But when they arrive on the world stage, caste travels with them in the press box, selection committees, and commentary panels. It hovers, unnamed but perceptible.

The Tokyo Olympics were supposed to be a turning point for Indian women’s hockey. It still might be. The team’s gritty, inspired, improbable performance won admiration across the country. They became symbols of aspiration. But even as the applause rang, so did the whispers. Vandana Katariya didn’t just have to play well. She had to prove she belonged.

What those men in Haridwar said wasn’t simply cruel. It was strategic. It was a social reprimand disguised as a sporting opinion. It wasn’t about the match. It was about reminding her that no matter how far she’d come, there were limits to how far she could go.

But perhaps, inadvertently, they sparked something else. Because even as the slurs echoed, the country reacted. Hashtags trended. News crews arrived. Stories of Vandana’s early training—practising barefoot, sharing one stick among three sisters, her father selling goats to buy her gear—resonated. They reframed the narrative. For a moment, the country looked at an athlete and saw her as a person. And in that moment, caste didn’t disappear. But it was challenged.

Resistance to caste discrimination is not new, but it’s evolving. Today, it manifests not just in protest marches or legal battles but in the choices of young athletes who refuse to be reduced by their background. They wear their identity not as a burden but as a badge. They use their sport as both expression and defiance.

Laws exist. Article 14 promises equality. Article 15 prohibits discrimination. But laws are static. Change is dynamic. It happens in spaces that aren’t televised—in locker rooms, training camps, rural sports hostels. It happens when a coach chooses on talent, not surname, when a federation funds a player from Manipur as readily as one from Mumbai, when victory isn’t filtered through ancestry.

And yet, the responsibility doesn’t lie with institutions alone. The media, the fans, and the sponsors are all co-authors of the sporting narrative. And the stories we choose to tell matter.

Casteism in Indian sports is not a side note. It is the plot that shapes the main story. But like all stories, this one, too, can change.

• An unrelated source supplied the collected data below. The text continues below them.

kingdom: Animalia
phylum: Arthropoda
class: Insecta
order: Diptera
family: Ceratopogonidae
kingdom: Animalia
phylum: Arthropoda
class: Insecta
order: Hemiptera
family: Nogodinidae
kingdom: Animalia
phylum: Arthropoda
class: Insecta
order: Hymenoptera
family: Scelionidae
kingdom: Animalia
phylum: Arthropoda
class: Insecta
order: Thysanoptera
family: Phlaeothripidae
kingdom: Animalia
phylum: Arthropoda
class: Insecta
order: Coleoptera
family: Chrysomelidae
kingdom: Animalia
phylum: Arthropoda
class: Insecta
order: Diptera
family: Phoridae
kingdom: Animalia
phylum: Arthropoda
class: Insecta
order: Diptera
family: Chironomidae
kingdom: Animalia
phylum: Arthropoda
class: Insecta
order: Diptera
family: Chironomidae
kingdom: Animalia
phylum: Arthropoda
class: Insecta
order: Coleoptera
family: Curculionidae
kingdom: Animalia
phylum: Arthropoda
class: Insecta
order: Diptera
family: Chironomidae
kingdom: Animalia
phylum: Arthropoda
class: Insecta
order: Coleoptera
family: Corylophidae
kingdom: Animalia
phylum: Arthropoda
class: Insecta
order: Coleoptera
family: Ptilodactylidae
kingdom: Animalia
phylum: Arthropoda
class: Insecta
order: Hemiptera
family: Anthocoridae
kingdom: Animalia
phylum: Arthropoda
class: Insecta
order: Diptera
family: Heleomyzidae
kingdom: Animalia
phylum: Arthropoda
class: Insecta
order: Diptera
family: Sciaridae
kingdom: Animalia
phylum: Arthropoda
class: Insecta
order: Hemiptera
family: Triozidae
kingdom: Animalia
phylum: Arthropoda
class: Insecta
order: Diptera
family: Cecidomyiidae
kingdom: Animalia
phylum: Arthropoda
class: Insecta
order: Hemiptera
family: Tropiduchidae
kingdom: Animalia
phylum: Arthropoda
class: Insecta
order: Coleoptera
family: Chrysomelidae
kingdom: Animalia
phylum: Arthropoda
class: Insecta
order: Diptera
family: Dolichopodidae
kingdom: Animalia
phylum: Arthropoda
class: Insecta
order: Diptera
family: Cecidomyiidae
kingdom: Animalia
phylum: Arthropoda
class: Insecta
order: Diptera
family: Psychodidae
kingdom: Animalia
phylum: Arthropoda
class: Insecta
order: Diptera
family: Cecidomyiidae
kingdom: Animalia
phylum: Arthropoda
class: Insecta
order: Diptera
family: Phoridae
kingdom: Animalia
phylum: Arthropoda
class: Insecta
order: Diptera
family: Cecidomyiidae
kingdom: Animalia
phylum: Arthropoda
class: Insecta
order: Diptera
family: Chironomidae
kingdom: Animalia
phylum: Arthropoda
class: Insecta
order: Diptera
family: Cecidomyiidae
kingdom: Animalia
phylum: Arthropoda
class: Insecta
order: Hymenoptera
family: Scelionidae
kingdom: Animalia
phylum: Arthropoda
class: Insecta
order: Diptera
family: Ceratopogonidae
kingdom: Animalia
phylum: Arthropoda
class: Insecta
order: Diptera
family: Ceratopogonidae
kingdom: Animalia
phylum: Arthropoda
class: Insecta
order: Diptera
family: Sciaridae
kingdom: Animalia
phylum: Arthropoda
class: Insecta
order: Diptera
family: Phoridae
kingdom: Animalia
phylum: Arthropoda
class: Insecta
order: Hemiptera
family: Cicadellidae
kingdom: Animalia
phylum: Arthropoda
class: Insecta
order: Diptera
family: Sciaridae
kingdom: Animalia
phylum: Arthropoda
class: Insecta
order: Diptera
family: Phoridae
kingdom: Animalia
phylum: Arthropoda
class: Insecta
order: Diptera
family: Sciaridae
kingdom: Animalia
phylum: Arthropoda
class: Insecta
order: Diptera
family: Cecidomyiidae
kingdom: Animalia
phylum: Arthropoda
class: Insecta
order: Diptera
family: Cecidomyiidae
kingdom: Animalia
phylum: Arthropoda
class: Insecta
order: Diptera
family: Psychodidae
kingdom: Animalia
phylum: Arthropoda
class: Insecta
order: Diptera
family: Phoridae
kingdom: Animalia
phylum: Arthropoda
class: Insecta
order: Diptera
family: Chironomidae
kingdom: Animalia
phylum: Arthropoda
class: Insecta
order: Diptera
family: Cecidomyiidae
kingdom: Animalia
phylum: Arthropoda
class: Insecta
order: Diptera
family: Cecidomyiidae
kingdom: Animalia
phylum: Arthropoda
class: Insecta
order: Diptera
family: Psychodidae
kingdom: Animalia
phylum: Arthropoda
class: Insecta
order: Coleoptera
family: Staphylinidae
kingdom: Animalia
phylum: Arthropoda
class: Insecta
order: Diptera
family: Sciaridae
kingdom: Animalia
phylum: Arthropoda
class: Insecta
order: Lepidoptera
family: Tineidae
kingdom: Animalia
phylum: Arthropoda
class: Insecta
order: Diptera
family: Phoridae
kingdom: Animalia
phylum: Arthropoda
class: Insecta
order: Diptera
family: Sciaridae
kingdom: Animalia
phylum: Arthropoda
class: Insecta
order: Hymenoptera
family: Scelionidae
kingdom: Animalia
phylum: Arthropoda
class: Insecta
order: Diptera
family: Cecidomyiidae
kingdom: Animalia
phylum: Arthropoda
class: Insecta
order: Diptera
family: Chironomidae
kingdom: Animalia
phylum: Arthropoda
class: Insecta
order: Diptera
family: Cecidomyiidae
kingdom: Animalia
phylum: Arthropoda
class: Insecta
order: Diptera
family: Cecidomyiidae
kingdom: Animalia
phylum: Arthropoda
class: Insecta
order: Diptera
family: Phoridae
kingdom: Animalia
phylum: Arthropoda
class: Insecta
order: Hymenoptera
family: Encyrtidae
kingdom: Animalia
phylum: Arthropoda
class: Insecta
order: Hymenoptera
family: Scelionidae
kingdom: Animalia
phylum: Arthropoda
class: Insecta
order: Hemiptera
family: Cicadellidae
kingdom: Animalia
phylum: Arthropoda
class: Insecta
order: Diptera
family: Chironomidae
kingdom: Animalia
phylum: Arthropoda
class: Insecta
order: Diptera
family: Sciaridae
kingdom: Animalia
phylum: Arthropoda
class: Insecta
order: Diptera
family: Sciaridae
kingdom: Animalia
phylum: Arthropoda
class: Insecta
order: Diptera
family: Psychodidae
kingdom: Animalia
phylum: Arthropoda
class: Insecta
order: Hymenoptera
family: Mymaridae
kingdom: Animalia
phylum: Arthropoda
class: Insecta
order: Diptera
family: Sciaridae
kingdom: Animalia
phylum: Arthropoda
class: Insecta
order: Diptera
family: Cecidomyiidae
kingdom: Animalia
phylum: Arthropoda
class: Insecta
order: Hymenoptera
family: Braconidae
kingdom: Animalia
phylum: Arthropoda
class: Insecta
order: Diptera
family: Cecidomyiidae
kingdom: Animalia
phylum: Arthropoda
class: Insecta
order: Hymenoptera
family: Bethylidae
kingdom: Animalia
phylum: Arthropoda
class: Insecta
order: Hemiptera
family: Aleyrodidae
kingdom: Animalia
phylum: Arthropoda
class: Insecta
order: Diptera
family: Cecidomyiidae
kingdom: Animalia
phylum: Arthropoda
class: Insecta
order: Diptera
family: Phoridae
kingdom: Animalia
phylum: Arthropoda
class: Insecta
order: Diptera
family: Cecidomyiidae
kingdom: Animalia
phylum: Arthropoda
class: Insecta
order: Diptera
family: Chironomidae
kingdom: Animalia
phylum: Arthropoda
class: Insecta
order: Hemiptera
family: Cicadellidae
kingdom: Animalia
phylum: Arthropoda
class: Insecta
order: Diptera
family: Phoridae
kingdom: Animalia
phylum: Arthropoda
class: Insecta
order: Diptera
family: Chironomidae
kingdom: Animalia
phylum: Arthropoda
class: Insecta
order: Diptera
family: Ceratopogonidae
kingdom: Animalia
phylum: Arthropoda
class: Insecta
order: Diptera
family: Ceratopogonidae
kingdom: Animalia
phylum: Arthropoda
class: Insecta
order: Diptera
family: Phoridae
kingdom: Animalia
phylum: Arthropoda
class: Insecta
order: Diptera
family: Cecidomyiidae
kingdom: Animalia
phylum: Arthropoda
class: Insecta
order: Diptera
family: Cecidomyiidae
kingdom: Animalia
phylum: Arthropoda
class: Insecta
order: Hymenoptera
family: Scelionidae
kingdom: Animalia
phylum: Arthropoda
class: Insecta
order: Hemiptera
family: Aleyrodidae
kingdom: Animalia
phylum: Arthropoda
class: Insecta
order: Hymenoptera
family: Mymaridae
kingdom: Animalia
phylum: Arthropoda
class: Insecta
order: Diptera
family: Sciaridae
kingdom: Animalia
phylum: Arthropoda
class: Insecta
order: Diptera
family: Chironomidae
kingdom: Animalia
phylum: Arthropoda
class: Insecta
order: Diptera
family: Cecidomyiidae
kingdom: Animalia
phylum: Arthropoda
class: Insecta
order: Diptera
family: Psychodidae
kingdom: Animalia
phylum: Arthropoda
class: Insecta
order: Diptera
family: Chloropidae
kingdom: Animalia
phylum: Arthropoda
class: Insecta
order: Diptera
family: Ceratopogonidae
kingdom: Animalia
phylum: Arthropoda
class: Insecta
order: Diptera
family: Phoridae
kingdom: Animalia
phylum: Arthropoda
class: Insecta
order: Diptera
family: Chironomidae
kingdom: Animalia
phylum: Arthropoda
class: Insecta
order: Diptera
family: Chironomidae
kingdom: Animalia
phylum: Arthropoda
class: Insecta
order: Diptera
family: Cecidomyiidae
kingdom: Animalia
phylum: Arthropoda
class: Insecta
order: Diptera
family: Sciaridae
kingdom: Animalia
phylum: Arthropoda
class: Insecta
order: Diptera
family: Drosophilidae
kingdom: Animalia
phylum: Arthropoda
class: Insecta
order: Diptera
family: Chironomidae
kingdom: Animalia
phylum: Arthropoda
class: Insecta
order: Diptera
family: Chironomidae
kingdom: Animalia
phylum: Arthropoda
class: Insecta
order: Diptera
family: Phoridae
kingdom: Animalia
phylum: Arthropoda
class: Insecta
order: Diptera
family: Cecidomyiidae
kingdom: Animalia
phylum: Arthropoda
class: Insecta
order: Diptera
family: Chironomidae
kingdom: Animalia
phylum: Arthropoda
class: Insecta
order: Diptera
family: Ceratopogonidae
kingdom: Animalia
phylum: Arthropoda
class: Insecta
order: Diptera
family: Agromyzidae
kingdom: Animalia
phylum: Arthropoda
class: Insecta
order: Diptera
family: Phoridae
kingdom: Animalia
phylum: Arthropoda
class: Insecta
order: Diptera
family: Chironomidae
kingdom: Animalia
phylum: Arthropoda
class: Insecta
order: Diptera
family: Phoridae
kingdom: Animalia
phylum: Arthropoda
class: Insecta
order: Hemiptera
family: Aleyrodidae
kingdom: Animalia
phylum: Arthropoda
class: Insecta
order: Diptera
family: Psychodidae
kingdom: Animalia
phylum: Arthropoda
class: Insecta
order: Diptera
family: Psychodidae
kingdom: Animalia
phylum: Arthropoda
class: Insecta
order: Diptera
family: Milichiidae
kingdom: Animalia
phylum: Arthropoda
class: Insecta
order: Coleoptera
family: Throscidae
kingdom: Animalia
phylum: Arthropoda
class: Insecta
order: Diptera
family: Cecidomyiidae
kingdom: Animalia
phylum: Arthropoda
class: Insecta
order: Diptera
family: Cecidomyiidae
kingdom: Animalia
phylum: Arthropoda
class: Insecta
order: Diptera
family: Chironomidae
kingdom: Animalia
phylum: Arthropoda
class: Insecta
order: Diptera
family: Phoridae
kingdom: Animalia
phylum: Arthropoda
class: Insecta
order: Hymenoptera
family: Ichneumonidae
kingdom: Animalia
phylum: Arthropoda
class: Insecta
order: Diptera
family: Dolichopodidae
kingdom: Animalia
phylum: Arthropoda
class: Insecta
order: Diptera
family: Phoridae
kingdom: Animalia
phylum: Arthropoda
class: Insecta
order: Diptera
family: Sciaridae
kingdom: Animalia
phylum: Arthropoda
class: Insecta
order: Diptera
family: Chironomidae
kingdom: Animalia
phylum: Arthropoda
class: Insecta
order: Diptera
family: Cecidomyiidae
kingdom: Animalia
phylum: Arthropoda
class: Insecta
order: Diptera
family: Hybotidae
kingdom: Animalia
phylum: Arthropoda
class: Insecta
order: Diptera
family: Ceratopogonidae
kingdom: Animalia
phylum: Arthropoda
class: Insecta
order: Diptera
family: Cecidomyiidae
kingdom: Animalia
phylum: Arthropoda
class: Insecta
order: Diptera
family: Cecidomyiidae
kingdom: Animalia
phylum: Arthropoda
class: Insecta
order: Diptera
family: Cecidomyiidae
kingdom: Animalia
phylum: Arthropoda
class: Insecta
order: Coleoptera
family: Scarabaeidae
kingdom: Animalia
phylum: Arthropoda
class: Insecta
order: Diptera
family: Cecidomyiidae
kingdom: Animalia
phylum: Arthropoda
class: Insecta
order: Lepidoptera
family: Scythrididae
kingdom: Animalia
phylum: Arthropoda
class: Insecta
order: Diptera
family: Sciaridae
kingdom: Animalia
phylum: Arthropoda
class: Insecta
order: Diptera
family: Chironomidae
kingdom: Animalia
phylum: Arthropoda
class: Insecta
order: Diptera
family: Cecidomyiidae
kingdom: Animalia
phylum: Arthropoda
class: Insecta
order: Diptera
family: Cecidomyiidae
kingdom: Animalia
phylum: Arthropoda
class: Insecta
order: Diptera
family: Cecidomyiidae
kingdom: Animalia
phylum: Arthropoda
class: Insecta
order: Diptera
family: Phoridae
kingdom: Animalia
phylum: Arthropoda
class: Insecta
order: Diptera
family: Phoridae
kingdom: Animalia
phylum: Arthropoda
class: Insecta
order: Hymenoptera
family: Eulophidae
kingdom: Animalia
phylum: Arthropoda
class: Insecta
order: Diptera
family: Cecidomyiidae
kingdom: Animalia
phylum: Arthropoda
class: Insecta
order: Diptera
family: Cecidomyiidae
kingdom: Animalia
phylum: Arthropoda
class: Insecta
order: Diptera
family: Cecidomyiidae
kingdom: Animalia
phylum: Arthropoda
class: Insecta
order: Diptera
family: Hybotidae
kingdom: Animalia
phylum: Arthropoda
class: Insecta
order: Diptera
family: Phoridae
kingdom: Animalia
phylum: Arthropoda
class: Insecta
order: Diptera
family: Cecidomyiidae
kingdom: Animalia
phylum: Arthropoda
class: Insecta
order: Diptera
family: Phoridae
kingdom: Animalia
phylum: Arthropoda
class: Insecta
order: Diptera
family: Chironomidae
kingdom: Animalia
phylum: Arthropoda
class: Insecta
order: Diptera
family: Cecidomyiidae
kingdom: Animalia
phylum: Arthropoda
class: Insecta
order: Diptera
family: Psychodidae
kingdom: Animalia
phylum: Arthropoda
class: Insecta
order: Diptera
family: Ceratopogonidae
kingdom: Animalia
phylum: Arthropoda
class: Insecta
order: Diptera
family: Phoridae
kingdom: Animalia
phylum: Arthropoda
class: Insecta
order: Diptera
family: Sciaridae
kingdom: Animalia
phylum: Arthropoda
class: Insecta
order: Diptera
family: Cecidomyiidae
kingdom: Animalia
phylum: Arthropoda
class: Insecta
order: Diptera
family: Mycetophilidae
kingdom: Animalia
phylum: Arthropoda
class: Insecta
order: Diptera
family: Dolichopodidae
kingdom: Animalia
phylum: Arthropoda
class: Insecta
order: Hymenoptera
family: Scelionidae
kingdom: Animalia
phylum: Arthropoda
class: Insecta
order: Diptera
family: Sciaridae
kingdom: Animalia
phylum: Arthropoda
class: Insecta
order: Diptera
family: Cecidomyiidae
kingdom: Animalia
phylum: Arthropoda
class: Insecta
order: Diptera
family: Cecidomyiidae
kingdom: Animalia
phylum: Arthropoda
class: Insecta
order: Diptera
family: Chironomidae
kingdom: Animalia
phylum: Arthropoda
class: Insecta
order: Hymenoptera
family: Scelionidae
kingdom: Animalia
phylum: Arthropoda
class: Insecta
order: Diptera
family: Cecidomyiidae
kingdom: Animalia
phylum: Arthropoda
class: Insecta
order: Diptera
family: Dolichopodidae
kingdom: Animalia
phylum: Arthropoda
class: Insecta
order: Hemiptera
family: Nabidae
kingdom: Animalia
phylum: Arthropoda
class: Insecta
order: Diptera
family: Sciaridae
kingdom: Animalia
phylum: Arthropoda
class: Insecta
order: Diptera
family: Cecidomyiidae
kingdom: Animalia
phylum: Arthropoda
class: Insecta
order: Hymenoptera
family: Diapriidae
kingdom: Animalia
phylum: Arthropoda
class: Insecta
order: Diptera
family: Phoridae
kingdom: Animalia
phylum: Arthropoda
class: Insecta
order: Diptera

Maybe not overnight, but over a decade. And what better occasion to commit to that change than now?

As India eyes the Commonwealth Games in 2030, it has the rare chance to align ambition with introspection. Winning medals is important, as is deciding who gets to compete for them. Infrastructure, planning, and logistics are the visible components of success. But inclusion, dignity, and fairness are the soul.

If India wants to shine on the global stage, it must first look inward to the dusty fields where raw talent is forged, to the invisible hands that carry the weight of national pride. To the young girl who dreams of a podium, knowing she’ll have to dodge both defenders and discrimination to get there.

The question, then, isn’t just whether India can host the Games.

The question is whether it’s ready to honour every player who makes those Games possible—regardless of caste, geography, or last name. If it can, the Commonwealth Games of 2030 won’t just be a sporting milestone. They’ll be a moral one.